With bleary eyes, I stepped over my 6th born this morning. . . asleep in the hall, where she's been every night for the last month or so, since we told her she couldn't sleep on the floor by our bed, anymore.
There's something so sad about her curled up little body sleeping outside our door. As close as she can get without being IN the room with us. Not to mention the fact that it can't be very comfortable.
How odd that in this moment, my mind wanders back to a trip to Taiwan way back when . . before I had the Coach or the troops.
We stayed in a youth hostel.

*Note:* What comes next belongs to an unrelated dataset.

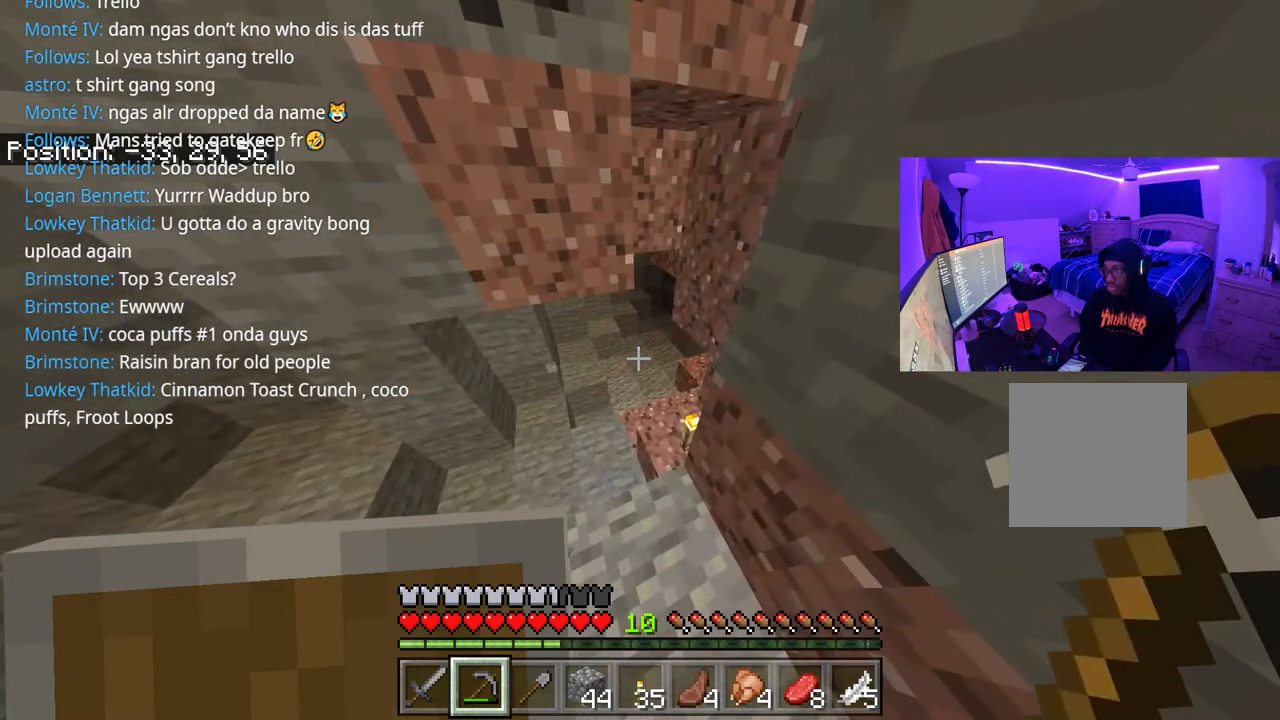
{"buttons": [], "left_stick": "center", "right_stick": "center", "events": [[67, "right_stick", "left"], [333, "right_stick", "center"]]}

I can still remember he noise, the food (I've never quite understood how bread with a slice of cucumber you can see through is a "sandwich", but maybe it's why everyone is that culture is so thin!), the traffic outside our windows, and our constant campaign to get to a McDonald's for something to eat that we could recognize!
The room wasn't bad. It wasn't great, either. Three of us. Bunks end to end on one wall. Every night and every morning and sometimes during the dark in between, I'd hear my friend exclaim,
"YA'LL, THESE BEDS ARE SOOOO HAARRRRD!" in her Southern drawl.
She had a point. I think our carpeted hall is probably softer.
And these last few weeks, I've found myself saying over and over (in my head, mostly),
"YA'LL, BEING A PARENT IS SOOOO HAARRRRD!"
I don't know what is wrong.
I don't know how to fix it.
I don't know what's causing the problem.
I don't know how much is emotional and how much is physical (can a little 9 year old girl even tell?).
I don't know WHAT TO DO.
I don't know how long I can go without decent sleep (we're heading into month 4, at this point).
I don't know why the Lord is allowing this.
I don't know how much to "push" her and how much to just comfort her.
Or how to do both at the same time.
I. DON'T. KNOW.
And in the dark early hours, I am sometimes frustrated with God for not making it all more clear.
As a mom, you try everything you know to try. Then you try some more things you hadn't thought of before. Then you keep going, even though you don't know where you are headed with the whole big mess.
We are so very tired.
I think of that quote (I should go hunt down the source, but thank you for giving me the grace to skip it just now),
"Oh the JOY of a trial, accepted."
The JOY. Of a TRIAL. ACCEPTED.
Maybe the joy is only possible when we accept (not fight against) this hard thing because it comes from the hand of a Loving, Sovereign Lord.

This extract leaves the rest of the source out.